If you’re one of the lucky people out there with a job right now, then there isn’t much you can say when your company asks you to move. But that doesn’t mean you must merely accept whatever they offer, or slide into your new life without a concern for the possible shock it may have to your personal finanaces. There are decisions you must make and actions you must do in order to ensure that moving for your job won’t cause economic havoc on your life, in both the short-term and long-term situation. To help you get started I’ve listed five money-saving must-dos you ought to consider when transplating yourself for your job:

Secure your moving costs: No company that asks an employee to move for them should expect said worker to foot the bill for moving costs. Don’t let this issue slip past you before it’s too late – make it your mission to have your employer guarantee compensation for moving costs – in writing.

Rent out your current residence: With the housing market still in the dumps you may have an easier time renting out your current home if you own one instead of attempting to sell it. People are always trying to find cheap apartments and housing, and you could use the little bit of extra money while you wait for the right seller.
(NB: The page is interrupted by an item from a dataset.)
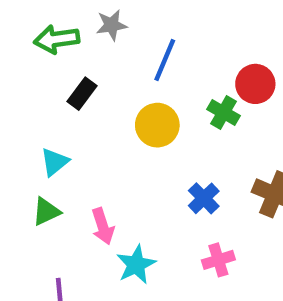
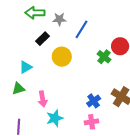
gray star: (112, 25) -> (59, 19), moved
yellow circle: (157, 125) -> (62, 57), moved
blue cross: (204, 198) -> (94, 101), moved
Check the tax code: Before moving it’s vital you check out the income tax rate as well as the tax code regarding personal property. You don’t want to haul your boat halfway across the country just to find out you suddenly can’t afford to keep it and could’ve sold it for more back home before you left.

Sell what you can: In addition to any big possessions you may want to sell for tax purposes, take the opportunity of a move to rid yourself of as many personal items as possible. Have a garage sale or put it all on Craigslist and Ebay to earn yourself some extra money.

Research the cost-of-living: Your company should have already factored this into their decision to relocate you, and your adjusted salary should reflect a reasonable cost-of-living transfer if you’re moving to a pricier place to live. But double-check with an online cost-of-living calculator. If you’re given a higher figure than your offer, use it to negotiate for more.

Before re-locating at the request of your employer, make sure you can save yourself some money and make as much as possible at the same time. Work-related transitions should always be for the better – but take steps to ensure it’s the best move possible.